Wróciłam do lektury po latach, bo na półce już czekał zbiór opowiadań na motywach „Balladyny” napisanych przez 8 polskich autorów.
Przeniosłam się na kilka godzin w pradzieje, trochę do baśniowej krainy, przypomniałam sobie ( a może odkryłam) jak mądre i uniwersalne to dzieło, tajemnicze, trochę szekspirowskie, ponadczasowe. Czytanie „Balladyny” po latach, szczególnie przed lekturą wariacji na ten temat to dla mnie mądre posunięcie.
Nie będę tu oceniać wieszcza Słowackiego, ani nie pokuszę się o analizę dramatu, czy opinię, bo uczyniło to mnóstwo osób przede mną. Pozwolę sobie tylko na takie spostrzeżenie.

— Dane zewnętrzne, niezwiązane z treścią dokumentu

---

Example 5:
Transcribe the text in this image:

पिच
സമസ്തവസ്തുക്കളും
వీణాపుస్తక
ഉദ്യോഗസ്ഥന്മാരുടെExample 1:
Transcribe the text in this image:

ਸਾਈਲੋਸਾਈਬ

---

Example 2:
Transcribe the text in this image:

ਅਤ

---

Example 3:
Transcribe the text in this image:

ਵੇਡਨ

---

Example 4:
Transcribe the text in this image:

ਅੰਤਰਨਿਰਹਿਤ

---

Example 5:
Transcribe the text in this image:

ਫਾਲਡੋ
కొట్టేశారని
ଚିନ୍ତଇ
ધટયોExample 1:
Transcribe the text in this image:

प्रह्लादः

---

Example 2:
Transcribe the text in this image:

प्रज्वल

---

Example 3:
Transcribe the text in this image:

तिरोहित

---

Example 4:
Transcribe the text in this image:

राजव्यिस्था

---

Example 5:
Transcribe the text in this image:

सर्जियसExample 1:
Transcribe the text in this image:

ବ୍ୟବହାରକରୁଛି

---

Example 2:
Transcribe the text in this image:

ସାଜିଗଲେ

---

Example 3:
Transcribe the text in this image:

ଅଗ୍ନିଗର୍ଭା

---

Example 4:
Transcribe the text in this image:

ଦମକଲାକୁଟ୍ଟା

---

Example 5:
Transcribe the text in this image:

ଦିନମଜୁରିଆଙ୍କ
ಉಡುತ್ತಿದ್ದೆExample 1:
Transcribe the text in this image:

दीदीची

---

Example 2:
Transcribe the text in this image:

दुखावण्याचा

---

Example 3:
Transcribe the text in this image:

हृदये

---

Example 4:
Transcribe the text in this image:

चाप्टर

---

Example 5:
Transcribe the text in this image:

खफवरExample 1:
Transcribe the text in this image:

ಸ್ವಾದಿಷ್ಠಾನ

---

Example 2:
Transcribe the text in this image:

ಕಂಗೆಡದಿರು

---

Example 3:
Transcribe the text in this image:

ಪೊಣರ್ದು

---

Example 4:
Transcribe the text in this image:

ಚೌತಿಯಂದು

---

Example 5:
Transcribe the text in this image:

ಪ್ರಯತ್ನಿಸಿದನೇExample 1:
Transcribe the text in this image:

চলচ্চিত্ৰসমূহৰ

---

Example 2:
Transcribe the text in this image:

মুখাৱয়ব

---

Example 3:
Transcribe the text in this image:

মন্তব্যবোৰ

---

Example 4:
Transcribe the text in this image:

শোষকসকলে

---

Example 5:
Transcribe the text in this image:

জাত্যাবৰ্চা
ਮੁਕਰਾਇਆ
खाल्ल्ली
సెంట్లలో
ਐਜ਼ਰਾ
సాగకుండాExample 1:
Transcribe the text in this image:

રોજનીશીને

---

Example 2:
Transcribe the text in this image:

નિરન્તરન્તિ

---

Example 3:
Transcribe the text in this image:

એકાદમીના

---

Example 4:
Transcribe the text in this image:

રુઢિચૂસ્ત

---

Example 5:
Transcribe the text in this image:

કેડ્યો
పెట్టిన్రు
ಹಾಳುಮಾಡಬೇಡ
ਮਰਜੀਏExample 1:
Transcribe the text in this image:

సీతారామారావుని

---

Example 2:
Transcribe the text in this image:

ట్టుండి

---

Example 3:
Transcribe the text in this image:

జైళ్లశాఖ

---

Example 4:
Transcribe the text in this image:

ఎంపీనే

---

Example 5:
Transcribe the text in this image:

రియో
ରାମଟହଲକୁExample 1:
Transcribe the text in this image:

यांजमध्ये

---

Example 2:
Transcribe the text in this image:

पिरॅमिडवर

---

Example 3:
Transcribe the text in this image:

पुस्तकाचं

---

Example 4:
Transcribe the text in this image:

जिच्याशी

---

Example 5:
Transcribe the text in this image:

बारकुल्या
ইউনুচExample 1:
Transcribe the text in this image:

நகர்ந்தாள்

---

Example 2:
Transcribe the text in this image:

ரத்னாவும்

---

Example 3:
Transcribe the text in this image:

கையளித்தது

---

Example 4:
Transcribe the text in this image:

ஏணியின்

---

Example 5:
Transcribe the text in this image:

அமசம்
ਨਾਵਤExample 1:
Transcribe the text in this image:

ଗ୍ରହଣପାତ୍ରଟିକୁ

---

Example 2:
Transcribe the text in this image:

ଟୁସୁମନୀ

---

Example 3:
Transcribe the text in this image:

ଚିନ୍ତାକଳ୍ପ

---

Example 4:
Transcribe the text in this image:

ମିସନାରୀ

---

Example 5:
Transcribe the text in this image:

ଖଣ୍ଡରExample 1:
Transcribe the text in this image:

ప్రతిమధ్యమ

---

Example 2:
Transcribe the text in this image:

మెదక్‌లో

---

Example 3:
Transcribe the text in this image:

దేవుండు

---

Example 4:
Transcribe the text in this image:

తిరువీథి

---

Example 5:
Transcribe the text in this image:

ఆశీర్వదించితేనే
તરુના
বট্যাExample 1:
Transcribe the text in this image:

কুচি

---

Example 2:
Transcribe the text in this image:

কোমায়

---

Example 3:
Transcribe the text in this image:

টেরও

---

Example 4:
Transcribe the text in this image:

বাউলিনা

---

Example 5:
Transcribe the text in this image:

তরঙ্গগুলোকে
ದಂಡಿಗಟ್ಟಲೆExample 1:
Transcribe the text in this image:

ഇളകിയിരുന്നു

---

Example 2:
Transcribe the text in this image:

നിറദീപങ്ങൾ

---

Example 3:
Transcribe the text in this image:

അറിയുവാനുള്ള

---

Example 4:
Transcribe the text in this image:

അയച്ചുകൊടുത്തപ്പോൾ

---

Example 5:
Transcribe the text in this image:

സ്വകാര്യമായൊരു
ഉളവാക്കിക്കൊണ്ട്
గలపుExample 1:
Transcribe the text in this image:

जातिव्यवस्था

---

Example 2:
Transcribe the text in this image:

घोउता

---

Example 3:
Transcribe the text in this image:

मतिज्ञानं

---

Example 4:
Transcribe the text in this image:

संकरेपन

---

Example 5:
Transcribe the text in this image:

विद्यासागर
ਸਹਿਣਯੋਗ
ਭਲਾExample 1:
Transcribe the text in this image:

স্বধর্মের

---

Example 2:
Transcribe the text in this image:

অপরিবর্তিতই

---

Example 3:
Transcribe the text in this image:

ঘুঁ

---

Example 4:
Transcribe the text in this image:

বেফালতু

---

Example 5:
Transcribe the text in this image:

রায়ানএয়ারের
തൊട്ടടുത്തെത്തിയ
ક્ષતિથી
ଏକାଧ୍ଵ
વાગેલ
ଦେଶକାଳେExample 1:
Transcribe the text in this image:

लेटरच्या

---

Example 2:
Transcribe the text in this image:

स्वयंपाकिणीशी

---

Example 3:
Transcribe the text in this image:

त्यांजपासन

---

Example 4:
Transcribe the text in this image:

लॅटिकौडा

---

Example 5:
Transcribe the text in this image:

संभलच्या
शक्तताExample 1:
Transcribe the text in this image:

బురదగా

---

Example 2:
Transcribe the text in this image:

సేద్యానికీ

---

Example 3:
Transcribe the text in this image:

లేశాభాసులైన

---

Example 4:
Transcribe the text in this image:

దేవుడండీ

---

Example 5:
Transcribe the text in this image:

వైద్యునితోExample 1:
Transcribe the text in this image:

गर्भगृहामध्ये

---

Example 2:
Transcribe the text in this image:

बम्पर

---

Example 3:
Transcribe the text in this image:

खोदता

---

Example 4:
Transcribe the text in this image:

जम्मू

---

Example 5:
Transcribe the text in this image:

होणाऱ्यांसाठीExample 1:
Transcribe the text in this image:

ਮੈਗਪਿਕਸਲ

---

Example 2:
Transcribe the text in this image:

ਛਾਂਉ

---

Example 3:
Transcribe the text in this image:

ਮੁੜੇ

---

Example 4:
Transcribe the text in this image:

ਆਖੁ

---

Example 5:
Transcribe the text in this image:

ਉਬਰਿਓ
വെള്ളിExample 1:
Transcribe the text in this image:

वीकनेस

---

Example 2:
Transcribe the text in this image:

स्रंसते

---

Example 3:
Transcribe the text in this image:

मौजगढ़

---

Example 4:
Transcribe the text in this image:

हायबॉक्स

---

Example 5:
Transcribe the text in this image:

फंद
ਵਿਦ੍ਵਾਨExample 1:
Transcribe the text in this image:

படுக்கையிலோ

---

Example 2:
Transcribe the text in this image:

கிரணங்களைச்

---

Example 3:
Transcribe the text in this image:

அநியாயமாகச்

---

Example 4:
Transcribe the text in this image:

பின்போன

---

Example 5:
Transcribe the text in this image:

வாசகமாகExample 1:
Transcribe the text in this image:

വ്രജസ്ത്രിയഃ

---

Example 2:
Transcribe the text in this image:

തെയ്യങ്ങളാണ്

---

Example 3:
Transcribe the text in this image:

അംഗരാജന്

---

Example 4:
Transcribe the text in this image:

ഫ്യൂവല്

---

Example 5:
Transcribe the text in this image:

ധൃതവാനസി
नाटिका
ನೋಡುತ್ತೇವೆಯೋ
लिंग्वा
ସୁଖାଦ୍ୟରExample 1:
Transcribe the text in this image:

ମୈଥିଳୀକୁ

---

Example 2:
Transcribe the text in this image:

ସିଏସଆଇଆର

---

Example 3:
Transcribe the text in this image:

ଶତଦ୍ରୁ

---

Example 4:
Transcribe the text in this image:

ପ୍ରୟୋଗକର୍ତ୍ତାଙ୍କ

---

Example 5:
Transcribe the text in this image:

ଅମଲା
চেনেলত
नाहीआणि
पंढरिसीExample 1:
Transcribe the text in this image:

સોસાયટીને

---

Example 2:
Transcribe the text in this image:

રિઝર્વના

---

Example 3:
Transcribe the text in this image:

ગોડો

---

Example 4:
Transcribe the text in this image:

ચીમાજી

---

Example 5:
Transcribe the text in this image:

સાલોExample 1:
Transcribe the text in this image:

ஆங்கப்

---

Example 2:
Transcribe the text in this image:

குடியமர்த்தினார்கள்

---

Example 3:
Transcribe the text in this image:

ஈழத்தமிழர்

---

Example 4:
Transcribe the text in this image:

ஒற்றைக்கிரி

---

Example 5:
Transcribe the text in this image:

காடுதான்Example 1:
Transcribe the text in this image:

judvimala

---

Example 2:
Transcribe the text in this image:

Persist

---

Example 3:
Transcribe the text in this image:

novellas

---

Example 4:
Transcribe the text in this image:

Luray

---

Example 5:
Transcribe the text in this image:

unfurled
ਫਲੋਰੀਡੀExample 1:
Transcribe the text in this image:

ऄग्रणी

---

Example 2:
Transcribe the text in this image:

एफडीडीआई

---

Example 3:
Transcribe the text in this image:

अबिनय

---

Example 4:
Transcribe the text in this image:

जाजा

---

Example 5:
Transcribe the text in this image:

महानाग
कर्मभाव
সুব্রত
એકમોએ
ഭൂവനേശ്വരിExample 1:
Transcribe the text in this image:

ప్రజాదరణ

„Balladyny” wysłuchałam na YT, a potem poczytałam sobie komentarze pod nagraniem. Pisze kilkuset zniechęconych, załamanych lekturą i przysypiających uczniów, którzy w nieszczęściu konieczności słuchania łączą się ze sobą w bólu i pozostawiają wpisami ślad dla potomnych. Muszą słuchać, bo jutro klasówka, trzeba napisać wypracowanie… Nie są w stanie przezwyciężyć niechęci do książki i znudzenia, nie rozumieją anachronicznego języka i poetyki dramatu. Jeśli cokolwiek jest w stanie ich na chwilę ożywić, to nagłe zwroty akcji i zbrodnie, których w „Balladynie” na szczęście niemało. Rozumiem ich doskonale, ja też kilkadziesiąt lat temu nie byłam zachwycona. Teraz jestem, ale dopiero z pozycji dorosłego człowieka. Myślę sobie, że to nie jest lektura dla 13-14 latków, tę granicę wieku należałoby przesunąć choć o kilka lat. W tym wieku mogą całkowicie zniechęcić się do czytania, kilka lat później lektura sprawiłaby im przyjemność, jest taka szansa. Poza tym najlepszym miejscem dla dramatu jest jednak scena. I dobrzy aktorzy.
Z ciekawością biorę się za wariację na temat Balladyny, a właściwie za osiem Balladyn we współczenej wersji. Jestem przygotowana u źródła.